Variability of Serum Concentration of Calcium, Phosphate and Parathyroid Hormone Depending on Time of Blood Draw for Patients on Nocturnal Home Hemodialysis ()
1. Introduction
Conventional in-centre hemodialysis (HD) is the most common dialysis modality used to treat patients with end-stage renal disease (ESRD). Despite the widespread acceptance of conventional in-centre HD as the standard of care, patients experience a poor quality of life and have a higher mortality rate compared to general population [1]. In an attempt to reduce morbidity and mortality, a few novel approaches that increase dialysis frequency and/or time have been introduced. Nocturnal home HD is one such modality in which patients typically undergo HD for 3 - 6 nights per week for greater than 5 hours per treatment. This type of HD is associated with an improvement in blood pressure, regression of left ventricular hypertrophy [2] and an improvement in quality of life [3]. Improvements in the control of mineral metabolism parameters such as a decrease in serum phosphate and decrease in the use phosphate binders have also been reported [2,4].
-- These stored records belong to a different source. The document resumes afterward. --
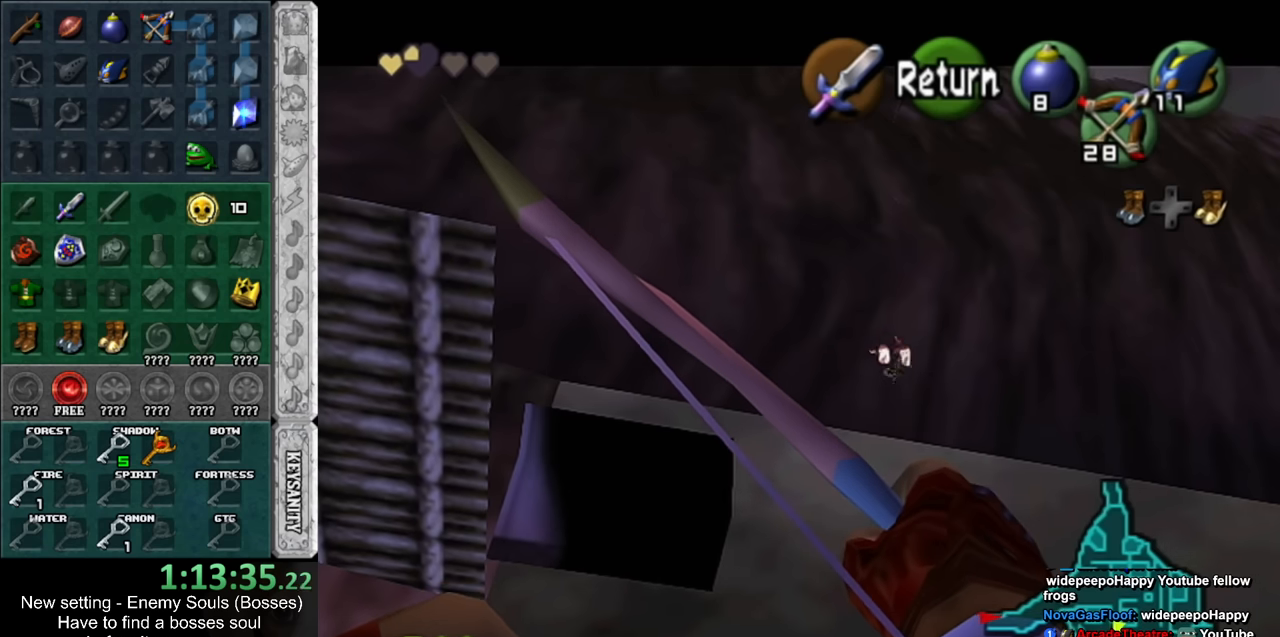
{"buttons": [], "left_stick": "center", "right_stick": "center", "events": []}
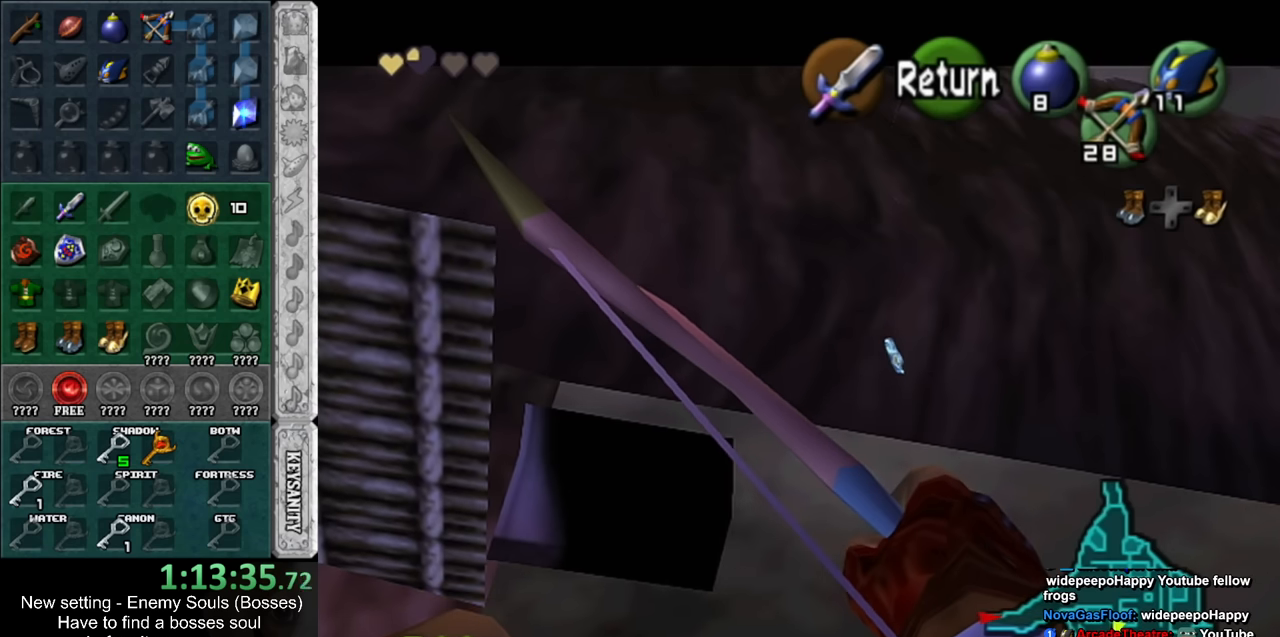
{"buttons": [], "left_stick": "center", "right_stick": "center", "events": [[367, "A", "down"], [450, "A", "up"]]}
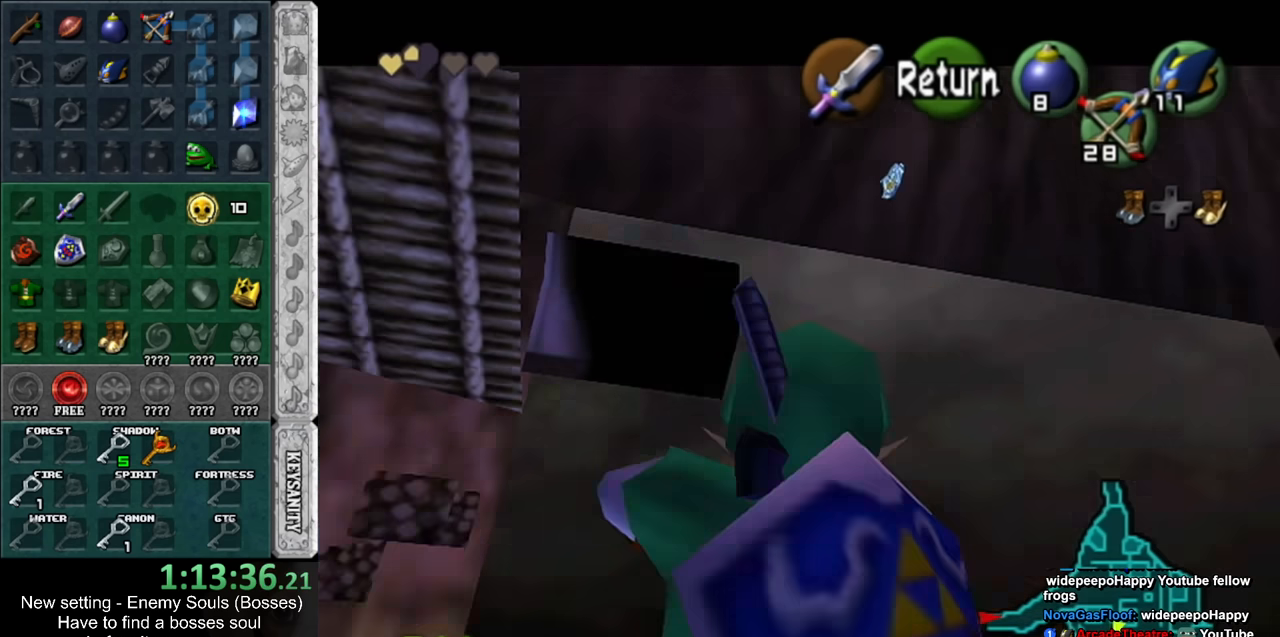
{"buttons": ["L1"], "left_stick": "center", "right_stick": "center", "events": [[150, "left_stick", "left"], [383, "left_stick", "center"], [417, "L1", "down"]]}
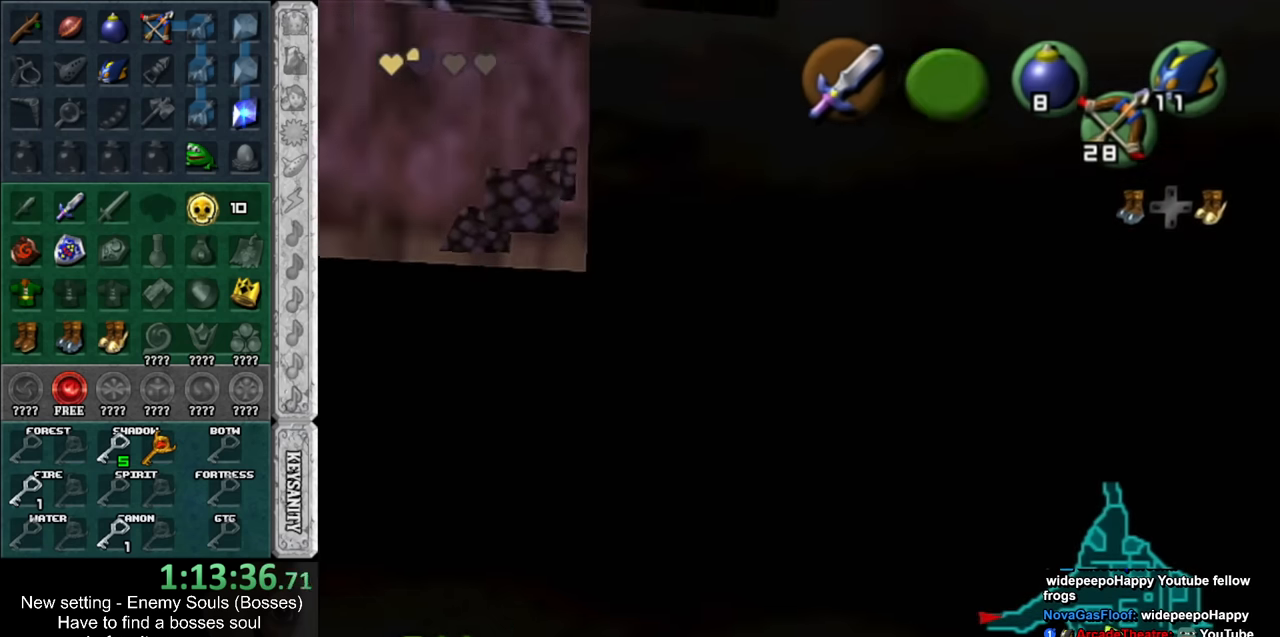
{"buttons": ["L1"], "left_stick": "down", "right_stick": "center", "events": [[183, "left_stick", "down"]]}
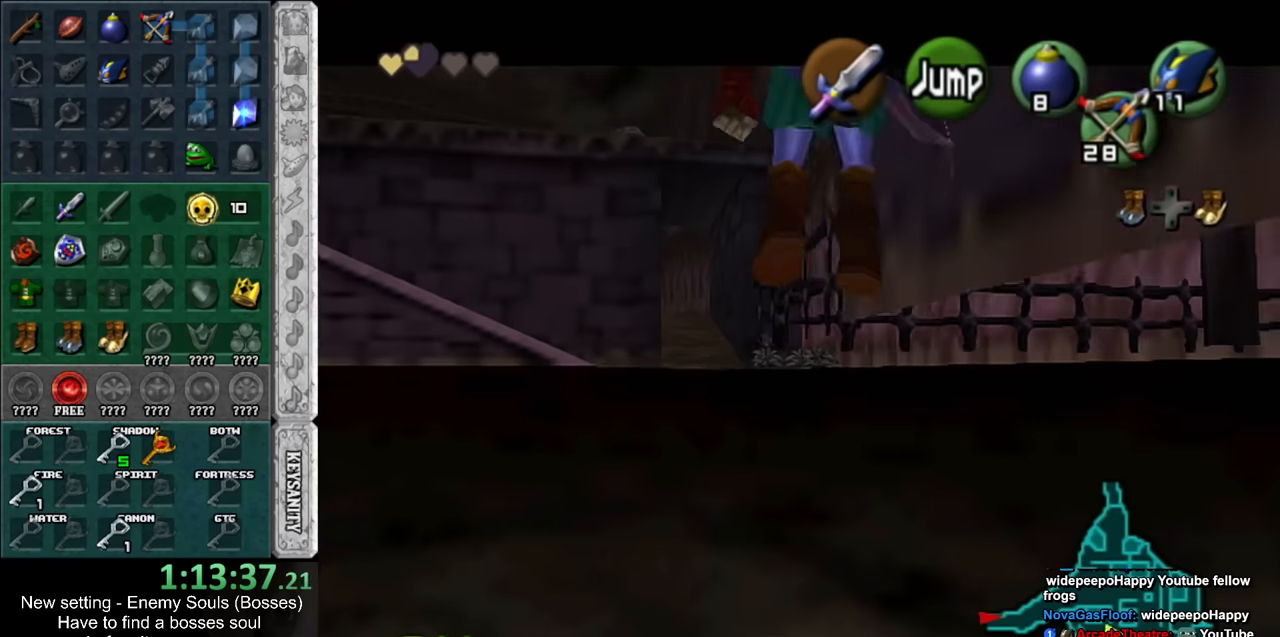
{"buttons": ["L1"], "left_stick": "down", "right_stick": "center", "events": []}
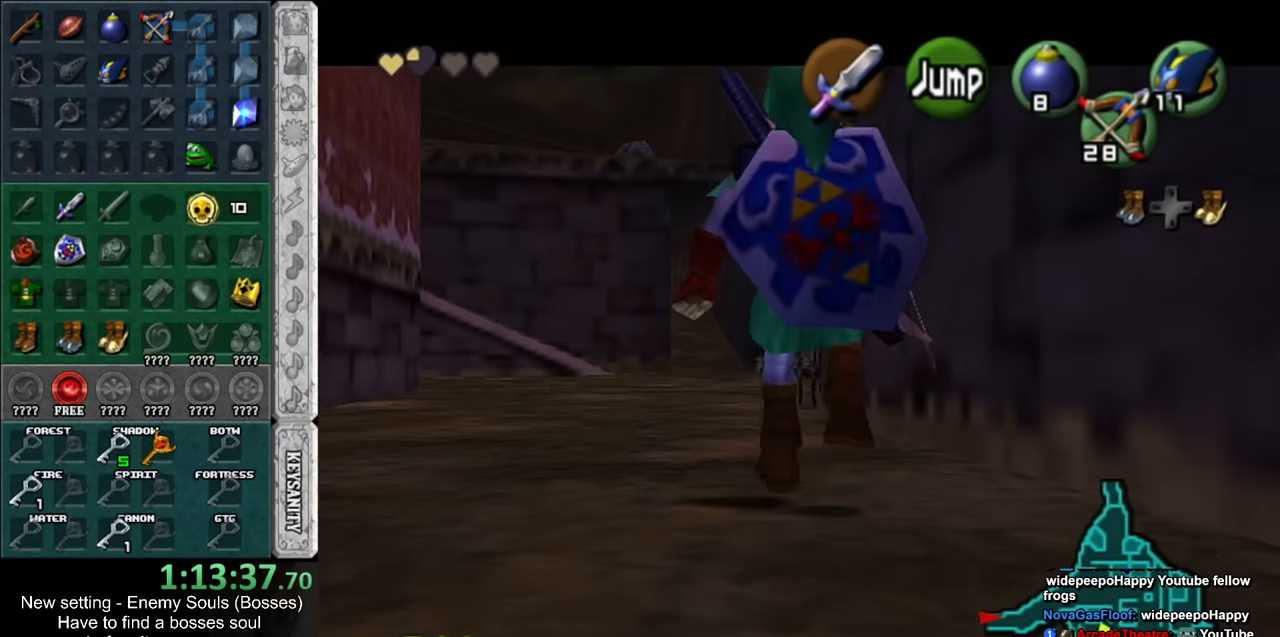
{"buttons": [], "left_stick": "down-left", "right_stick": "center", "events": [[167, "L1", "up"], [267, "left_stick", "down-left"]]}
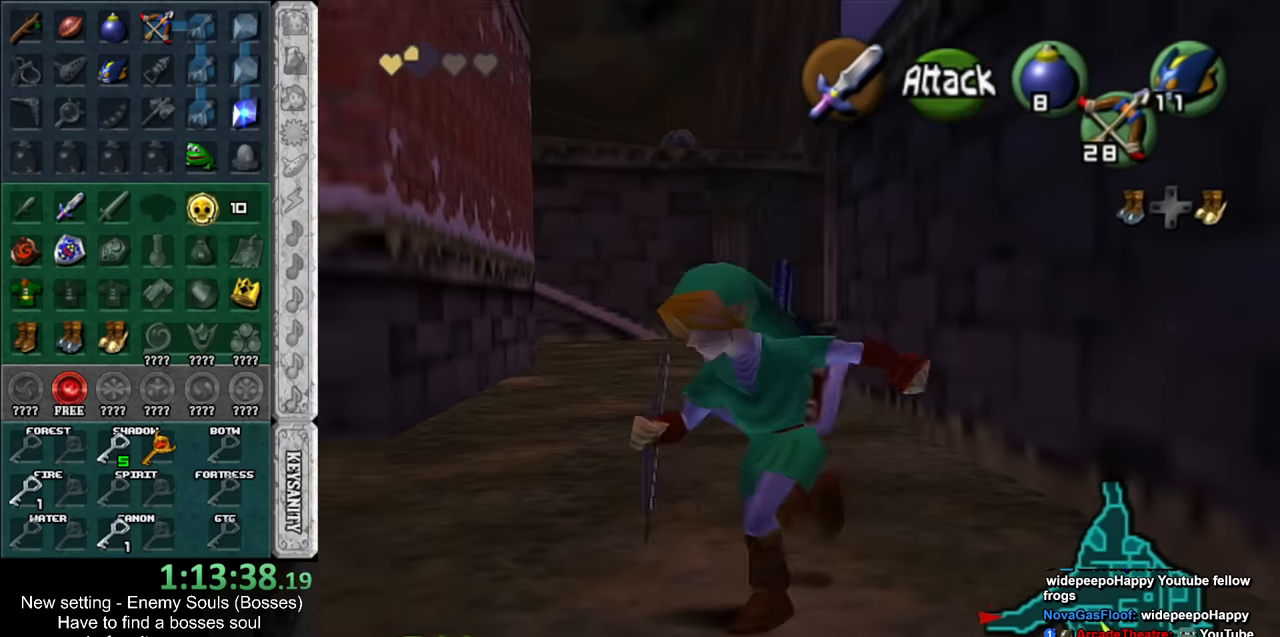
{"buttons": [], "left_stick": "up", "right_stick": "center", "events": [[17, "L1", "down"], [50, "left_stick", "center"], [200, "L1", "up"], [300, "left_stick", "up"]]}
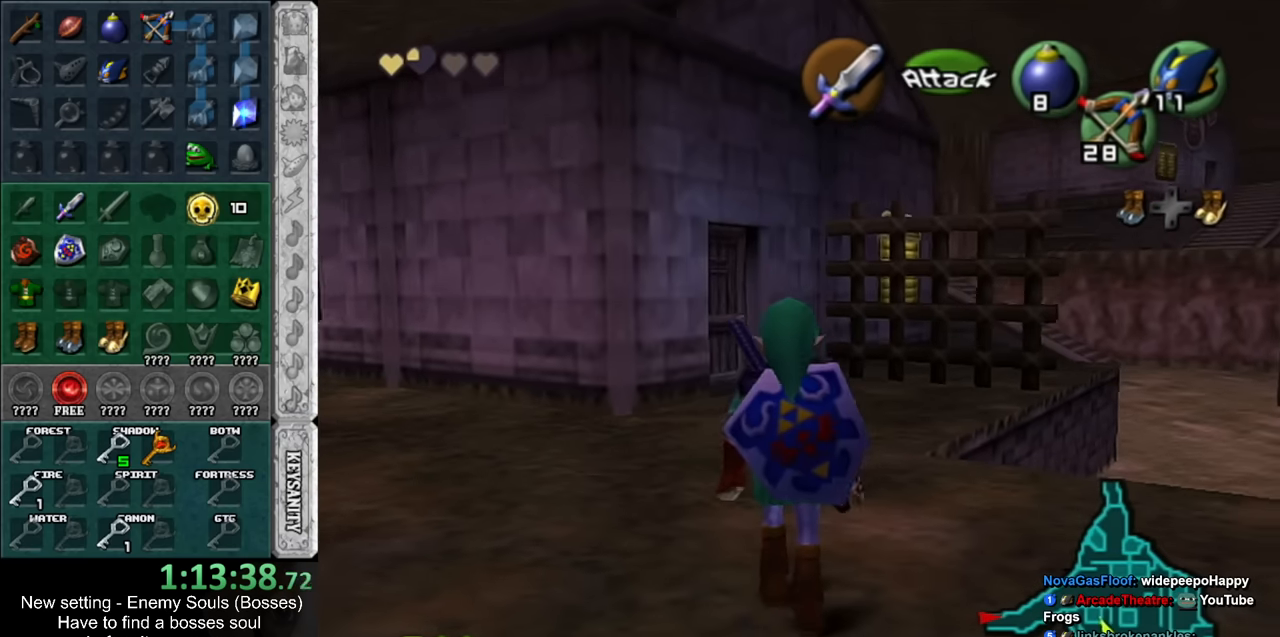
{"buttons": [], "left_stick": "up", "right_stick": "center", "events": []}
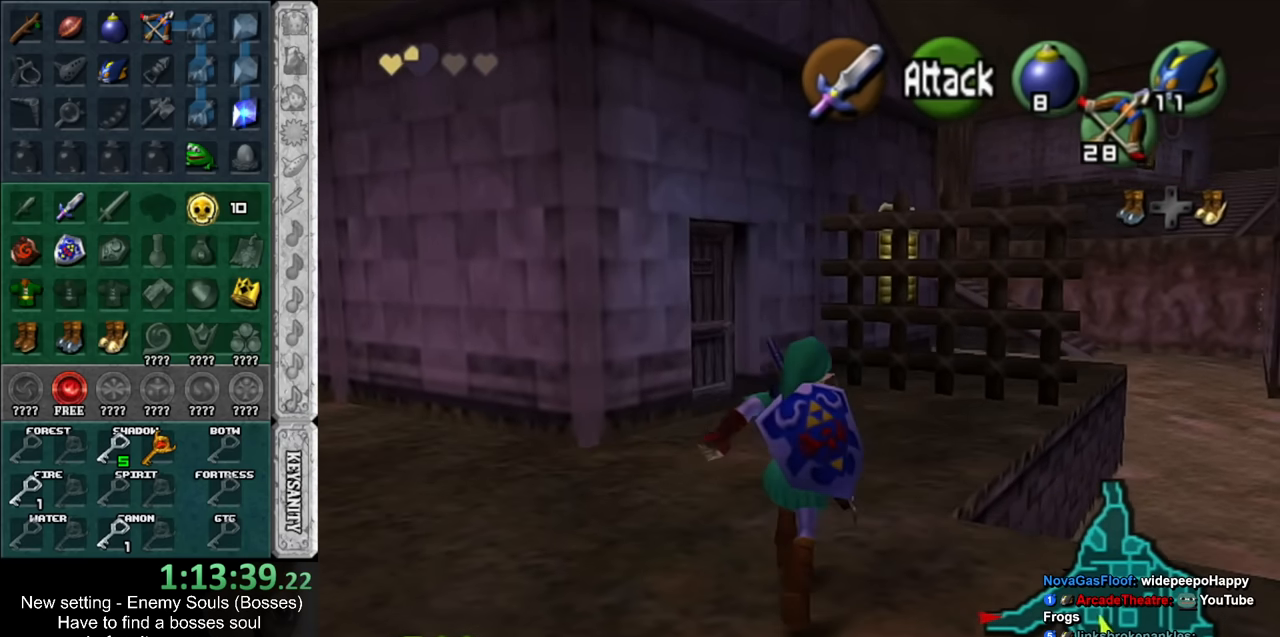
{"buttons": [], "left_stick": "up-right", "right_stick": "center", "events": [[417, "left_stick", "up-right"]]}
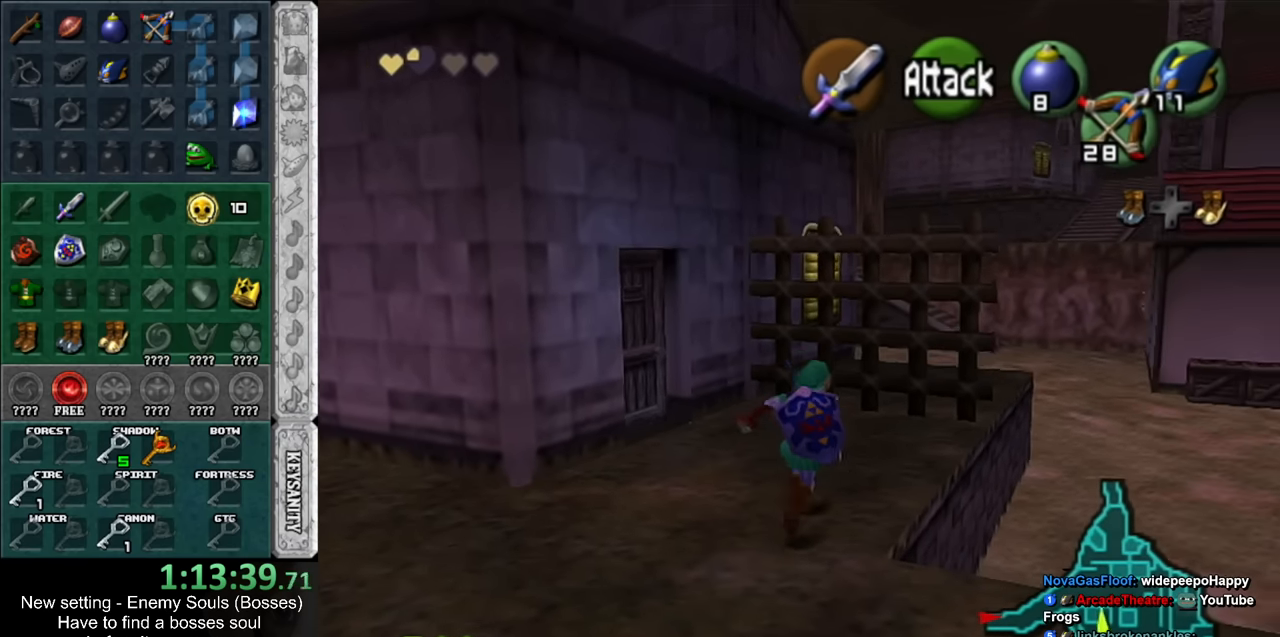
{"buttons": [], "left_stick": "up-right", "right_stick": "center", "events": [[17, "DPAD_RIGHT", "down"], [83, "DPAD_RIGHT", "up"], [300, "A", "down"], [483, "A", "up"]]}
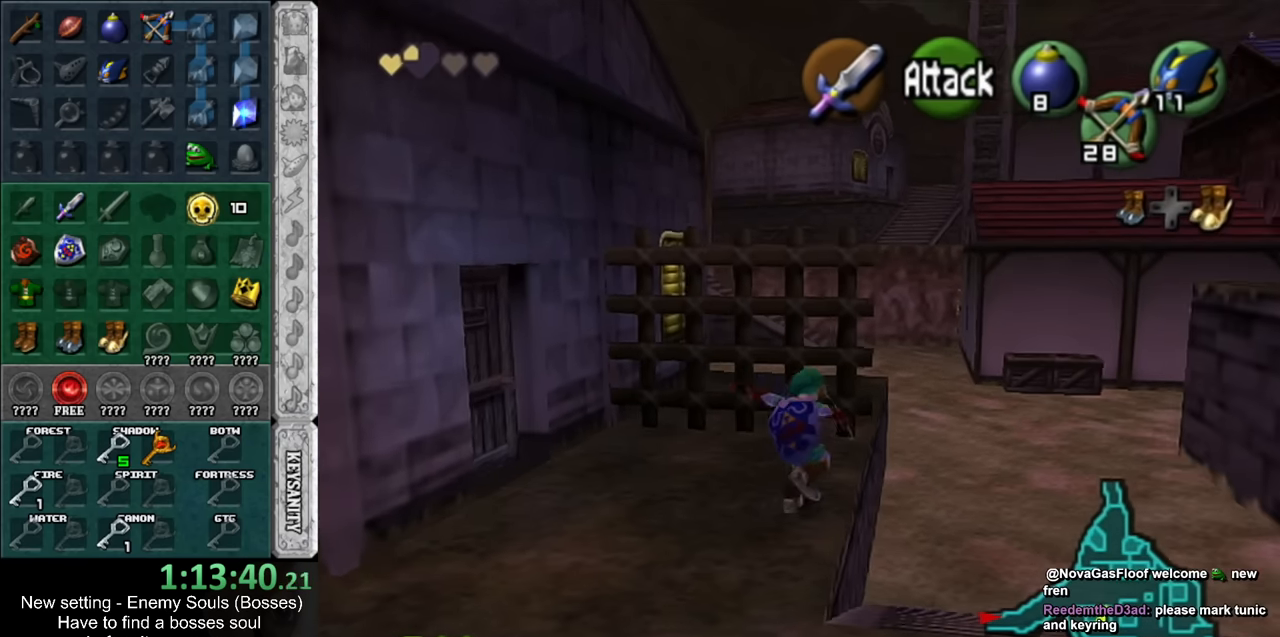
{"buttons": [], "left_stick": "up-left", "right_stick": "center", "events": [[183, "left_stick", "up"], [400, "left_stick", "up-left"]]}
Despite the benefits of nocturnal home hemodialysis, this modality is not without its own challenges for both patients and healthcare providers [5]. One such challenge is the timing of blood draw for laboratory analysis and clinician interpretation of the results. Some HD guidelines have emphasized that target levels for bone mineral markers such as calcium (Ca), phosphate (PO4) and intact parathyroid hormone (iPTH) be based on samples drawn pre-HD [6]. Since no specific guidelines regarding optimal timing of blood sampling has been published for home nocturnal HD patients, most programs encourage pre-post HD blood collection to be done at home. However, there is variability in this practice pattern in different Canadian centres providing care for nocturnal home HD patients based on a Canadian Practice patterns survey. Of the 17 program directors who responded to our survey, a centrifuge was not supplied by 3 programs and a further 3 programs only sometimes provide centrifuges (not published). The reasons cited included cost and patient inconvenience/preference.
To our knowledge, no study has been performed to determine if different clinical decisions would be made in the management of mineral metabolism abnormalities based on the timing of blood sample draw in relationship to the HD treatment in nocturnal home HD patients. Therefore, we conducted a prospective cohort study to examine the variability in pre, post and clinic (post-post) serum values for Ca, PO4 and iPTH in nocturnal home hemodialysis patients to determine if they were statistically and/or clinically different. The study was approved by The Ottawa Hospital Research Ethics Board.
2. Materials and Methods
Twenty prevalent adult nocturnal home HD patients from our tertiary care centre participated in the study. Patients included were over 18 years old and treated for at least 18 hours/week HD (minimum 6 hours per treatment, 3 days per week). Patients with a successful parathyroiddectomy (iPTH less that 10 pmol/L) were excluded.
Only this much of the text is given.